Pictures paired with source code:

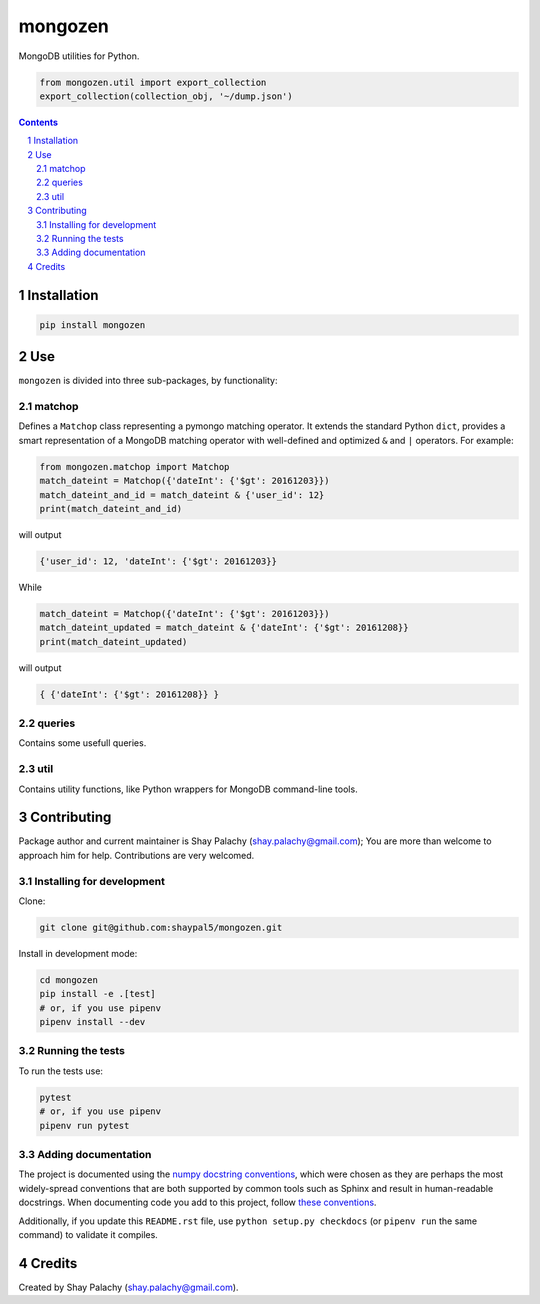 mongozen
########
|PyPI-Status| |PyPI-Versions| |Build-Status| |Codecov| |LICENCE|

MongoDB utilities for Python.

.. code-block:: python

  from mongozen.util import export_collection
  export_collection(collection_obj, '~/dump.json')

.. contents::

.. section-numbering::


Installation
============

.. code-block:: bash

  pip install mongozen


Use
===

``mongozen`` is divided into three sub-packages, by functionality:

matchop
-------

Defines a ``Matchop`` class representing a pymongo matching operator. It extends the standard Python ``dict``, provides a smart representation of a MongoDB matching operator with well-defined and optimized ``&`` and ``|`` operators. For example:

.. code-block:: python

  from mongozen.matchop import Matchop
  match_dateint = Matchop({'dateInt': {'$gt': 20161203}})
  match_dateint_and_id = match_dateint & {'user_id': 12}
  print(match_dateint_and_id)

will output

.. code-block:: python

  {'user_id': 12, 'dateInt': {'$gt': 20161203}}

While

.. code-block:: python

  match_dateint = Matchop({'dateInt': {'$gt': 20161203}})
  match_dateint_updated = match_dateint & {'dateInt': {'$gt': 20161208}}
  print(match_dateint_updated)

will output

.. code-block:: python

  { {'dateInt': {'$gt': 20161208}} }


queries
-------

Contains some usefull queries.

util
----

Contains utility functions, like Python wrappers for MongoDB command-line tools.


Contributing
============

Package author and current maintainer is Shay Palachy (shay.palachy@gmail.com); You are more than welcome to approach him for help. Contributions are very welcomed.

Installing for development
----------------------------

Clone:

.. code-block:: bash

  git clone git@github.com:shaypal5/mongozen.git


Install in development mode:

.. code-block:: bash

  cd mongozen
  pip install -e .[test]
  # or, if you use pipenv
  pipenv install --dev


Running the tests
-----------------

To run the tests use:

.. code-block:: bash

  pytest
  # or, if you use pipenv
  pipenv run pytest


Adding documentation
--------------------

The project is documented using the `numpy docstring conventions`_, which were chosen as they are perhaps the most widely-spread conventions that are both supported by common tools such as Sphinx and result in human-readable docstrings. When documenting code you add to this project, follow `these conventions`_.

.. _`numpy docstring conventions`: https://github.com/numpy/numpy/blob/master/doc/HOWTO_DOCUMENT.rst.txt
.. _`these conventions`: https://github.com/numpy/numpy/blob/master/doc/HOWTO_DOCUMENT.rst.txt

Additionally, if you update this ``README.rst`` file,  use ``python setup.py checkdocs`` (or ``pipenv run`` the same command) to validate it compiles.


Credits
=======

Created by Shay Palachy (shay.palachy@gmail.com).


.. |PyPI-Status| image:: https://img.shields.io/pypi/v/mongozen.svg
  :target: https://pypi.python.org/pypi/mongozen

.. |PyPI-Versions| image:: https://img.shields.io/pypi/pyversions/mongozen.svg
   :target: https://pypi.python.org/pypi/mongozen

.. |Build-Status| image:: https://travis-ci.org/shaypal5/mongozen.svg?branch=master
  :target: https://travis-ci.org/shaypal5/mongozen

.. |LICENCE| image:: https://img.shields.io/github/license/shaypal5/mongozen.svg
  :target: https://github.com/shaypal5/mongozen/blob/master/LICENSE

.. |Codecov| image:: https://codecov.io/github/shaypal5/mongozen/coverage.svg?branch=master
   :target: https://codecov.io/github/shaypal5/mongozen?branch=master


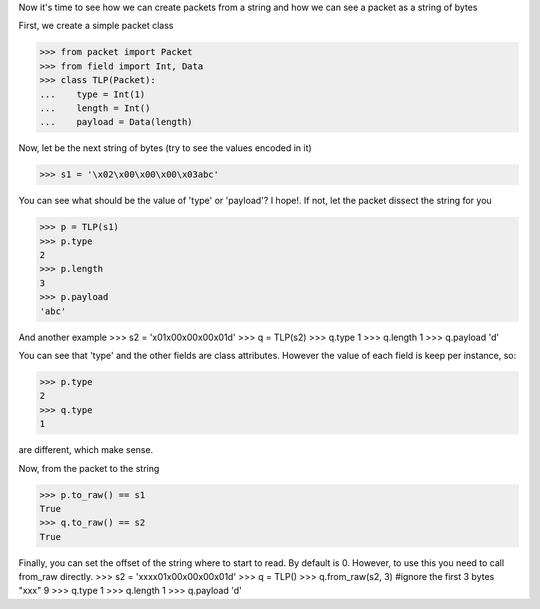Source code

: Now it's time to see how we can create packets from a string and how we can see a packet 
as a string of bytes

First, we create a simple packet class

>>> from packet import Packet
>>> from field import Int, Data
>>> class TLP(Packet):
...    type = Int(1)
...    length = Int()
...    payload = Data(length)

Now, let be the next string of bytes (try to see the values encoded in it)

>>> s1 = '\x02\x00\x00\x00\x03abc'

You can see what should be the value of 'type' or 'payload'? 
I hope!. If not, let the packet dissect the string for you

>>> p = TLP(s1)
>>> p.type
2
>>> p.length
3
>>> p.payload
'abc'

And another example
>>> s2 = '\x01\x00\x00\x00\x01d'
>>> q = TLP(s2)
>>> q.type
1
>>> q.length
1
>>> q.payload
'd'

You can see that 'type' and the other fields are class attributes. However the value
of each field is keep per instance, so:

>>> p.type
2
>>> q.type
1

are different, which make sense.

Now, from the packet to the string

>>> p.to_raw() == s1
True
>>> q.to_raw() == s2
True

Finally, you can set the offset of the string where to start to read. By default is 0.
However, to use this you need to call from_raw directly.
>>> s2 = 'xxx\x01\x00\x00\x00\x01d'
>>> q = TLP()
>>> q.from_raw(s2, 3) #ignore the first 3 bytes "xxx"
9
>>> q.type
1
>>> q.length
1
>>> q.payload
'd'
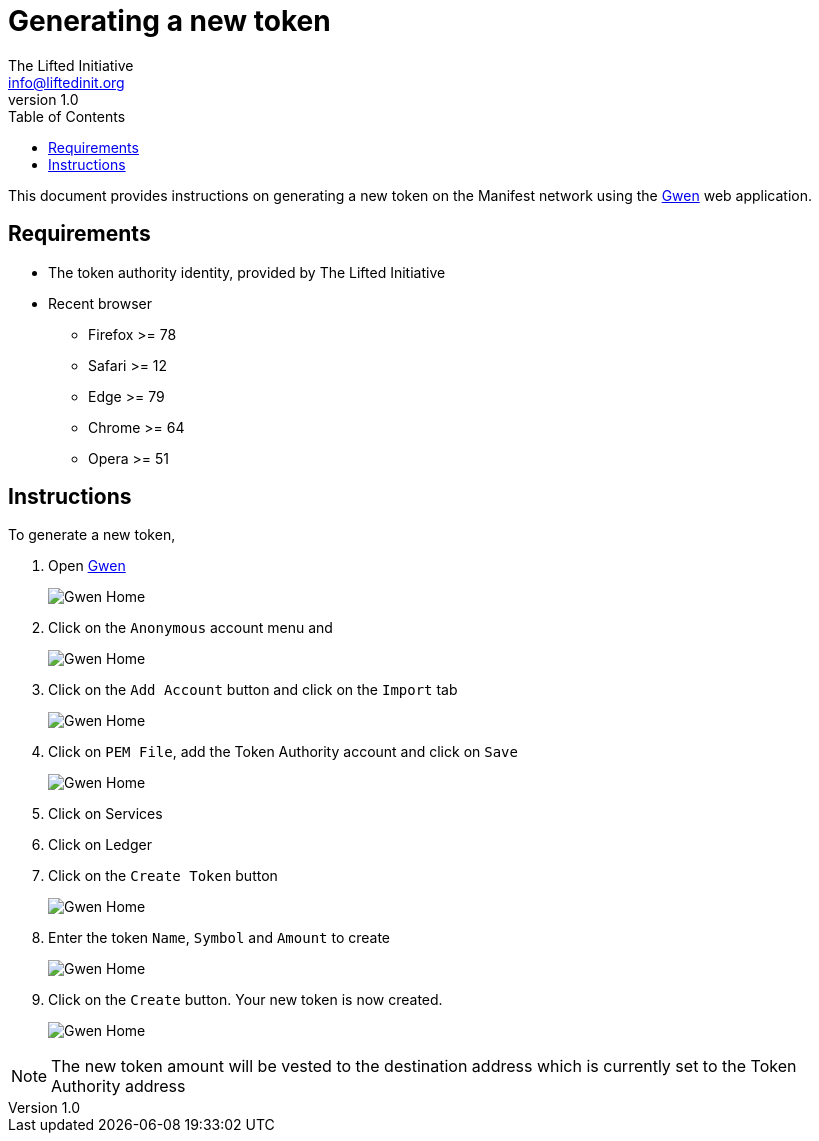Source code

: = Generating a new token
The Lifted Initiative <info@liftedinit.org>
v1.0
:toc:
:homepage: https://www.liftedinit.org
:ss_date: 28-3-2023_
:gwen_url: https://alpha-testnet-gwen.liftedinit.tech/
:alberto_url: https://alpha-testnet.liftedinit.tech/

This document provides instructions on generating a new token on the Manifest network using the {gwen_url}[Gwen] web application.

== Requirements

* The token authority identity, provided by The Lifted Initiative
* Recent browser
** Firefox >= 78
** Safari >= 12
** Edge >= 79
** Chrome >= 64
** Opera >= 51

== Instructions

To generate a new token,

. Open {gwen_url}[Gwen]
+
image::assets/{ss_date}token_creation_gwen_home.png[Gwen Home]
. Click on the `Anonymous` account menu and
+
image::assets/{ss_date}token_creation_gwen_add_account_menu.png[Gwen Home]
. Click on the `Add Account` button and click on the `Import` tab
+
image::assets/{ss_date}token_creation_gwen_import_account.png[Gwen Home]
. Click on `PEM File`, add the Token Authority account and click on `Save`
+
image::assets/{ss_date}token_creation_gwen_import_token_authority.png[Gwen Home]
. Click on Services
. Click on Ledger
. Click on the `Create Token` button
+
image::assets/{ss_date}token_creation_gwen_create_token.png[Gwen Home]
. Enter the token `Name`, `Symbol` and `Amount` to create
+
image::assets/{ss_date}token_creation_gwen_create_token_filled.png[Gwen Home]
. Click on the `Create` button. Your new token is now created.
+
image::assets/{ss_date}token_creation_gwen_new_token_created.png[Gwen Home]

NOTE: The new token amount will be vested to the destination address which is currently set to the Token Authority address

What needs to be done: Only the lines that contain the string "which" are to be copied from the records.

Output below:
The project is documented using the `numpy docstring conventions`_, which were chosen as they are perhaps the most widely-spread conventions that are both supported by common tools such as Sphinx and result in human-readable docstrings. When documenting code you add to this project, follow `these conventions`_.
are different, which make sense.
NOTE: The new token amount will be vested to the destination address which is currently set to the Token Authority address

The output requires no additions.